TEXT SHOWN:
___

Friday, September 17, 2010

How Conventions Can Massively Save Typing

Code is evil. It’s hard to understand, hard to get right, and hard to maintain. Every extra line of code you write is a bit of legacy that someone, probably you, is going to have to care about for as long as it’s used. Our first law as programmers should be to strive to write as little code as possible.

One of the things that really helps me write less code is conventions. By knowing that a particular thing will always be implemented in a certain way, we can write generic code that deals with the general case rather than the specific one. With Object Oriented languages like C# you do this with polymorphism. Build generic solutions around interfaces and follow conventions about how those interfaces are implemented.

I’ll show you some examples from my little eCommerce project, Suteki Shop.

The first convention I follow is to make every entity in my model implement the IEntity interface:

public interface IEntity
{
    int Id { get; set; }
}

It’s almost trivial, but it means that I know when a instance of an object is an entity and I know how to access its Id. A large proportion of my entities have a name property, so I generalise that too with INamedEntity:

public interface INamedEntity : IEntity
{
    string Name { get; set; }
}

For some of my entities, their order is important. They implement:

public interface IOrderable
{
    int Position { get; set; }
}

Others can be active or inactive:

public interface IActivatable
{
    bool IsActive { get; set; }
}

And the list goes on.

Now I know what is an entity and how to access its Id, it’s very easy to write a generic repository:

public interface IRepository<T> where T : class
{
    T GetById(int id);
    IQueryable<T> GetAll();
    void SaveOrUpdate(T entity);
    void DeleteOnSubmit(T entity);
}

We had an excellent debate about this a while back (check out the comments). I now would never claim this has anything to do with Domain Driven Development :)

___

DATASET CONTENT:
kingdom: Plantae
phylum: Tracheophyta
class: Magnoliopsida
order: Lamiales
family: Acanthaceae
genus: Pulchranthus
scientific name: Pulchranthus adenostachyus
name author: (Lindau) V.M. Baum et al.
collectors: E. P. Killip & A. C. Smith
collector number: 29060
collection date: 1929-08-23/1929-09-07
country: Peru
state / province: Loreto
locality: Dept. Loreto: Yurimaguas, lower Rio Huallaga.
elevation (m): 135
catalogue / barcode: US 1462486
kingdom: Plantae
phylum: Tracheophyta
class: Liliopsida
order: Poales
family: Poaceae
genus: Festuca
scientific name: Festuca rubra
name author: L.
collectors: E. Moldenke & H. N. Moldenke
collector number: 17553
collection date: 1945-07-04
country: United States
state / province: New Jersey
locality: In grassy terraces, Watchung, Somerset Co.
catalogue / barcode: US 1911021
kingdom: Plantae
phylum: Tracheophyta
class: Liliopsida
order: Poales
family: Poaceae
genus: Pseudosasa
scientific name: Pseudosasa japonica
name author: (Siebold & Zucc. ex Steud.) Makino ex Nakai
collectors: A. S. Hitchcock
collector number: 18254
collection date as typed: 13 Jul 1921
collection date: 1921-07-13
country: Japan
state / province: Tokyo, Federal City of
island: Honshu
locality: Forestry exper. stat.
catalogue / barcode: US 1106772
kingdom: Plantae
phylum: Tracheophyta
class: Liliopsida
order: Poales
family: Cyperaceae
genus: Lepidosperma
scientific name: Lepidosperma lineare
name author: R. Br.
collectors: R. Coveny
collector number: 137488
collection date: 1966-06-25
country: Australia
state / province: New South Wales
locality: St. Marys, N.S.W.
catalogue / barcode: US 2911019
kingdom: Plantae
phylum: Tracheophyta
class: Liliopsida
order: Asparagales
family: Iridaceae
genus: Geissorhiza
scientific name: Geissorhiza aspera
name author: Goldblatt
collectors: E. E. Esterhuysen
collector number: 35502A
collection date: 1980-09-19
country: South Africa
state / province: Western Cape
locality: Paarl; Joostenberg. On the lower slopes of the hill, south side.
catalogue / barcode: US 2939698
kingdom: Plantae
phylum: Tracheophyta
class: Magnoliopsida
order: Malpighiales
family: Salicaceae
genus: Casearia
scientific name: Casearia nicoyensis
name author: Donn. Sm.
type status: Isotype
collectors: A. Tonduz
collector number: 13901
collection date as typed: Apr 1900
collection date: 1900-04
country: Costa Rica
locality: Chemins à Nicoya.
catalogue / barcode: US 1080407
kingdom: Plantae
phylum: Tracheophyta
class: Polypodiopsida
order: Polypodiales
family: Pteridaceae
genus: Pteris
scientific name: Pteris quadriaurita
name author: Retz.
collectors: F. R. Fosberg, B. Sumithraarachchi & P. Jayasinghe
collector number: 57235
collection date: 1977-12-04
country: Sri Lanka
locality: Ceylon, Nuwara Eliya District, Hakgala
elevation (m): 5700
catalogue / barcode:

___

ASSIGNMENT 1:
From the post on coding conventions, quote the passage that opens with the words "Friday, September 17, 2010" and closes with "project, Suteki Shop.".
ASSIGNMENT 2:
Write what comes next in the post about how conventions save typing, picking up after its last sentence.

OUTPUT 1:
Friday, September 17, 2010

How Conventions Can Massively Save Typing

Code is evil. It’s hard to understand, hard to get right, and hard to maintain. Every extra line of code you write is a bit of legacy that someone, probably you, is going to have to care about for as long as it’s used. Our first law as programmers should be to strive to write as little code as possible.

One of the things that really helps me write less code is conventions. By knowing that a particular thing will always be implemented in a certain way, we can write generic code that deals with the general case rather than the specific one. With Object Oriented languages like C# you do this with polymorphism. Build generic solutions around interfaces and follow conventions about how those interfaces are implemented.

I’ll show you some examples from my little eCommerce project, Suteki Shop.

OUTPUT 2:
Because I know if an entity is orderable I can write a generic orderable service:

public interface IOrderableService<T>
    where T : class, IOrderable
{
    IOrderServiceWithPosition<T> MoveItemAtPosition(int postion);
    int NextPosition { get; }
}

So now I can write generic code that persists entities to the database. I can easily write a generic controller, generic views, generic grids that show things in order. Because I know if an entity can be represented as an Id, Name pair, I can write generic code for drop down list boxes.

I start to get to the point where introducing a new entity is simply a question of defining its class. Development can proceed at a very rapid pace without writing much code.

The great thing about this approach is that if I want to create something more complex I can write it. I don’t have to use my generic controller I can create a specialised version if necessary.

Of course none of this is new, but it’s sometimes easy to forget how easy it is to leverage simple polymorphism to radically reduce the amount of code you need to write.

2 comments:

duncanmcrae said...

I find interface-based programming does not save me from re-typing, but it saves me from re-thinking. To save myself from re-thinking and re-typing, I use classes as opposed to interfaces. Your thoughts?

Mike Hadlow said...

Hi Duncan,

One obvious drawback of defining polymorphism in terms of abstract base classes is that there is no multiple inheritance, so my Country class could not be both a NamedEntity and Orderable. An ABC defines what something IS rather than what it does. It also implies implementation rather than a simple type contract, which you want to avoid since the implementation is the thing that you want to vary case by case.